Elmwood Manor's failure in this case was clear-cut. The facility had a written policy requiring safety reviews, a fatal incident that clearly warranted review, and no documentation showing any such review occurred.

The corporate nurse's frank admission to inspectors eliminated any ambiguity about whether the review happened but was poorly documented. The facility simply did not conduct the required quality assurance process.

This type of oversight failure can perpetuate unsafe conditions by allowing systemic problems to continue unaddressed. Quality assurance programs exist precisely to break such cycles by forcing facilities to examine their practices after serious incidents.

Resident #8's death occurred at 5:50 p.m. on a January evening. The brief nursing note suggests staff responded to the choking emergency, but paramedics ultimately pronounced the death.

The resident's identity remains protected under federal privacy laws, but their death represents a concrete human consequence of the facility's subsequent quality assurance failure.

Without proper incident review, Elmwood Manor missed an opportunity to honor Resident #8's memory through meaningful safety improvements that might protect other vulnerable residents from similar tragedies.

Full Inspection Report

The details above represent a summary of key findings.

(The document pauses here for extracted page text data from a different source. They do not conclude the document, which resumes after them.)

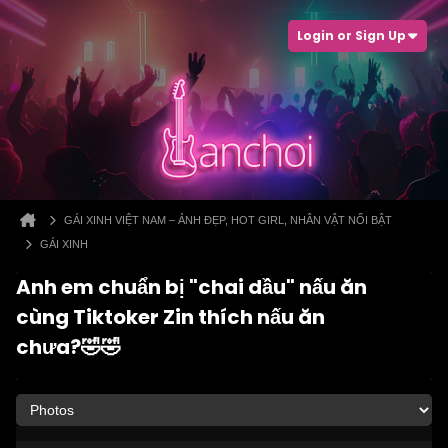
Login or Sign Up
GÁI XINH VIỆT NAM – ẢNH ĐẸP, HOT GIRL, NHÂN VẬT NỔI BẬT
GÁI XINH
Anh em chuẩn bị "chai dầu" nấu ăn
cùng Tiktoker Zin thích nấu ăn
chưa?🤣🤣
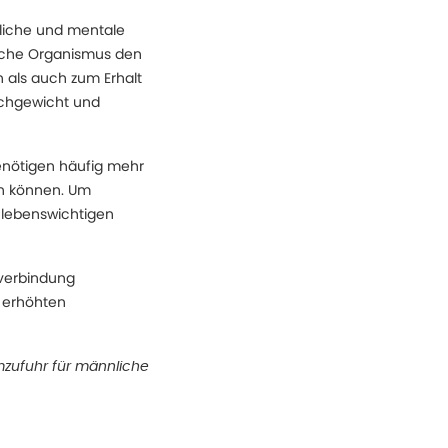
rliche und mentale
iche Organismus den
 als auch zum Erhalt
eichgewicht und
benötigen häufig mehr
n können. Um
s lebenswichtigen
mverbindung
 erhöhten
mzufuhr für männliche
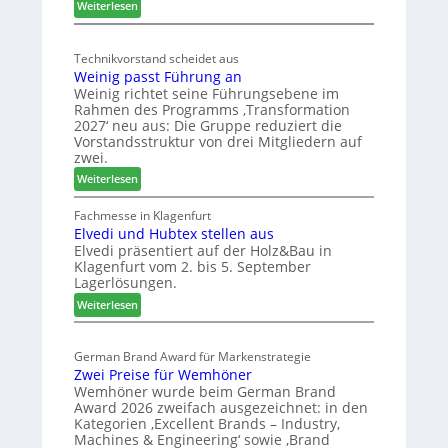
:
ä
Weiterlesen
t
M
d
s
ö
t
c
Technikvorstand scheidet aus
b
z
h
Weinig passt Führung an
e
u
l
Weinig richtet seine Führungsebene im
l
r
a
Rahmen des Programms ‚Transformation
b
H
n
2027‘ neu aus: Die Gruppe reduziert die
r
a
d
Vorstandsstruktur von drei Mitgliedern auf
a
u
zwei.
n
s
:
Weiterlesen
c
m
W
h
e
e
Fachmesse in Klagenfurt
e
s
Elvedi und Hubtex stellen aus
i
e
s
Elvedi präsentiert auf der Holz&Bau in
n
r
e
Klagenfurt vom 2. bis 5. September
i
ö
Lagerlösungen.
g
r
:
p
Weiterlesen
t
E
a
e
l
s
r
German Brand Award für Markenstrategie
v
s
t
Zwei Preise für Wemhöner
e
t
Z
Wemhöner wurde beim German Brand
d
F
u
Award 2026 zweifach ausgezeichnet: in den
i
ü
k
Kategorien ‚Excellent Brands – Industry,
u
h
u
Machines & Engineering‘ sowie ‚Brand
n
r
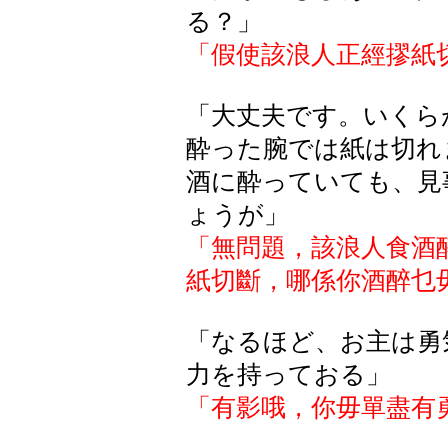
る？」
「假使該浪人正經
摎
紙
「大丈夫です。いくら
酔った腕では紙は切れ
酒に酔っていても、見
ょうが」
「無問題，該浪人食酒
紙切斷，哪係你酒醉乜
「なるほど、お主は勇
力を持っておる」
「有影哦，你毋單盡有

View the complete inspection report for Elmwood Manor Nursing Home from 2025-11-06 including all violations, facility responses, and corrective action plans.

Additional Resources


Editorial Standards

Data source: Official federal inspection data from the Centers for Medicare & Medicaid Services (CMS).

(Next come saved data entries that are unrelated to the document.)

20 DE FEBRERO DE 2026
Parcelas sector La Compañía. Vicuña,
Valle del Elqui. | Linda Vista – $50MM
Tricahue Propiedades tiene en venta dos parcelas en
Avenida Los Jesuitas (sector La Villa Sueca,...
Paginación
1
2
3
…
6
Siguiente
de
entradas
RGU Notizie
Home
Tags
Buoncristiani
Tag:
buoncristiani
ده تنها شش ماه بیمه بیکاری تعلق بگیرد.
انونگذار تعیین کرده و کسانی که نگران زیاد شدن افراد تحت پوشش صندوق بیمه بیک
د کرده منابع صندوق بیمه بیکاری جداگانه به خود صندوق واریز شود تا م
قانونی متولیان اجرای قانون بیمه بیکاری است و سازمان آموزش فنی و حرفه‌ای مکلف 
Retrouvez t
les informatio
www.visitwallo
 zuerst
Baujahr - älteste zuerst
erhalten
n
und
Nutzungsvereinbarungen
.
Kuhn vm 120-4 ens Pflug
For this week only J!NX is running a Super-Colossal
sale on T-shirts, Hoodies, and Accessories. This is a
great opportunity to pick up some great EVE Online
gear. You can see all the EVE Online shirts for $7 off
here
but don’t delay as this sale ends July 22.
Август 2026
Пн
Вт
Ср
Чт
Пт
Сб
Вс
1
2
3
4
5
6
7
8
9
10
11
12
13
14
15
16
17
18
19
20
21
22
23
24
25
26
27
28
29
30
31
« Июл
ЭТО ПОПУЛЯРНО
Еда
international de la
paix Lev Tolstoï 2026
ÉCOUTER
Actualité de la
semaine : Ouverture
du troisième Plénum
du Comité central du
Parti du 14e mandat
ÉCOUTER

Editorial process: AI-synthesized regulatory data, reviewed for accuracy by our editorial team.

Professional review: All content reviewed by Christopher F. Nesbitt, Sr., NH EMT & BU-trained Paralegal.

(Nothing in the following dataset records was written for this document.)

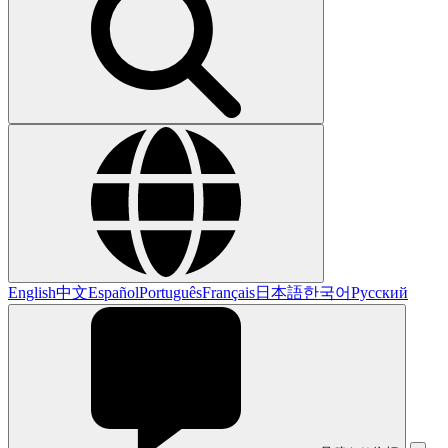
English
中文
Español
Português
Français
日本語
한국어
Русский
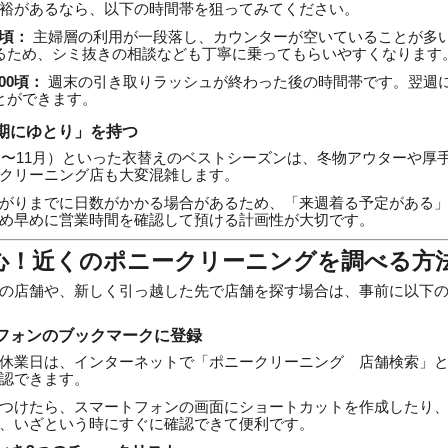
裕があるなら、以下の時間帯を狙ってみてください。
00頃：
主婦層の利用が一段落し、カウンターが空いていることが多
るため、シミ抜きの相談なども丁寧に乗ってもらいやすくなります
:00頃：
週末の引き取りラッシュが終わった後の時間帯です。翌週
とができます。
納期にゆとり」を持つ
0月〜11月）といった衣替えのベストシーズンは、冬物アウターや厚
クリーニング店も大変混雑します。
がりまでに日数がかかる場合があるため、「来週着る予定がある
め早めに営業時間を確認して預ける計画性が大切です。
安心！近くのポニークリーニングを調べる方
の店舗や、新しく引っ越した先で店舗を探す場合は、事前に以下
ートフォンのブックマークに登録
休業日は、インターネットで「ポニークリーニング 店舗検索」
認できます。
つけたら、スマートフォンの画面にショートカットを作成したり
、いざという時にすぐに確認できて便利です。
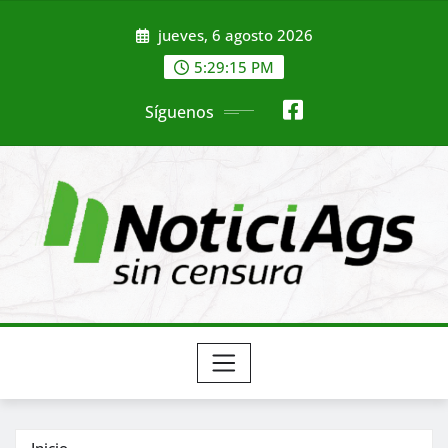
Saltar
jueves, 6 agosto 2026
al
contenido
5:29:17 PM
Síguenos
Inicio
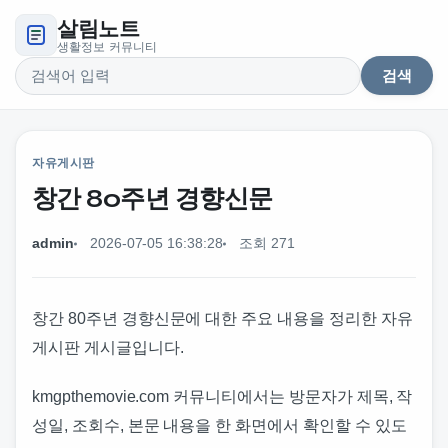
살림노트
생활정보 커뮤니티
검색
검색어
자유게시판
창간 80주년 경향신문
admin
2026-07-05 16:38:28
조회 271
창간 80주년 경향신문에 대한 주요 내용을 정리한 자유
게시판 게시글입니다.
kmgpthemovie.com 커뮤니티에서는 방문자가 제목, 작
성일, 조회수, 본문 내용을 한 화면에서 확인할 수 있도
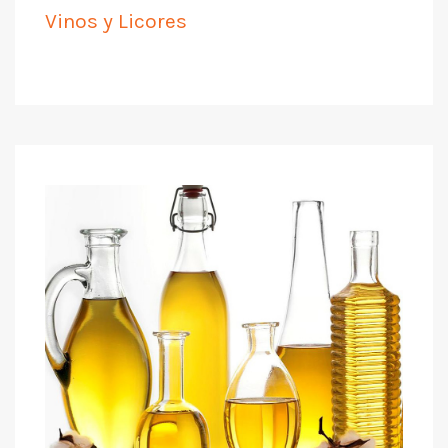
Vinos y Licores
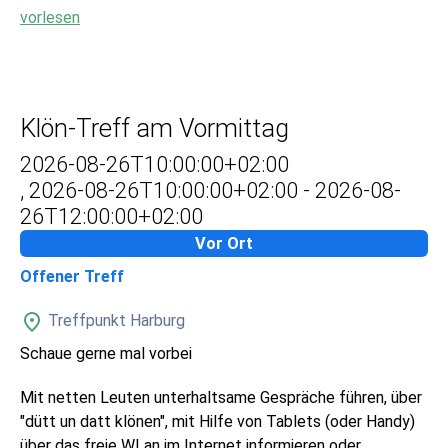
vorlesen
Klön-Treff am Vormittag
2026-08-26T10:00:00+02:00
,
2026-08-26T10:00:00+02:00
-
2026-08-
26T12:00:00+02:00
Vor Ort
Offener Treff
Treffpunkt Harburg
Schaue gerne mal vorbei
Mit netten Leuten unterhaltsame Gespräche führen, über
"dütt un datt klönen", mit Hilfe von Tablets (oder Handy)
über das freie WLan im Internet informieren oder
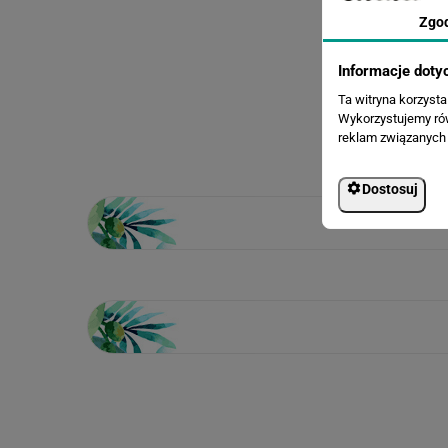
Zgo
Informacje doty
Ta witryna korzyst
Wykorzystujemy równ
reklam związanych 
Dostosuj
Loading...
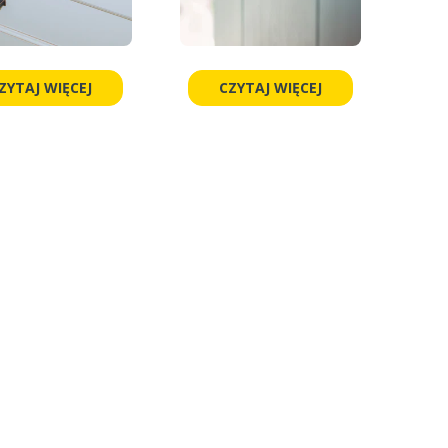
ZYTAJ WIĘCEJ
CZYTAJ WIĘCEJ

Last verified: June 20, 2026  ·  Our methodology

Quick Answer

Elmwood Manor Nursing Home in Wewoka, OK was cited for abuse-related violations during a health inspection on November 6, 2025.

on January 18, 2024, after choking in their room.

Health inspections identify deficiencies that facilities must correct. Violations range from minor documentation issues to serious safety concerns. Review the full report below for specific details and facility response.

Frequently Asked Questions

What happened at Elmwood Manor Nursing Home?
on January 18, 2024, after choking in their room.
How serious are these violations?
These are very serious violations that may indicate significant patient safety concerns. Federal regulations require nursing homes to maintain the highest standards of care. Families should review the full inspection report and consider whether this facility meets their safety expectations.
What should families do?
Families should: (1) Ask facility administration about specific corrective actions taken, (2) Request to see the follow-up inspection report verifying corrections, (3) Check if this represents a pattern by reviewing prior inspection reports, (4) Compare this facility's ratings with other nursing homes in Wewoka, OK, (5) Report any new concerns directly to state authorities.
Where can I see the full inspection report?
The complete inspection report is available on Medicare.gov's Care Compare website (www.medicare.gov/care-compare). You can also request a copy directly from Elmwood Manor Nursing Home or from the state Department of Health. The report includes specific deficiency codes, facility responses, and correction timelines. This facility's federal provider number is 375423.
Has this facility had violations before?
To check Elmwood Manor Nursing Home's history, visit Medicare.gov's Care Compare and review their inspection history, quality ratings, and staffing levels. Look for patterns of repeated violations, especially in critical areas like abuse prevention, medication management, infection control, and resident safety.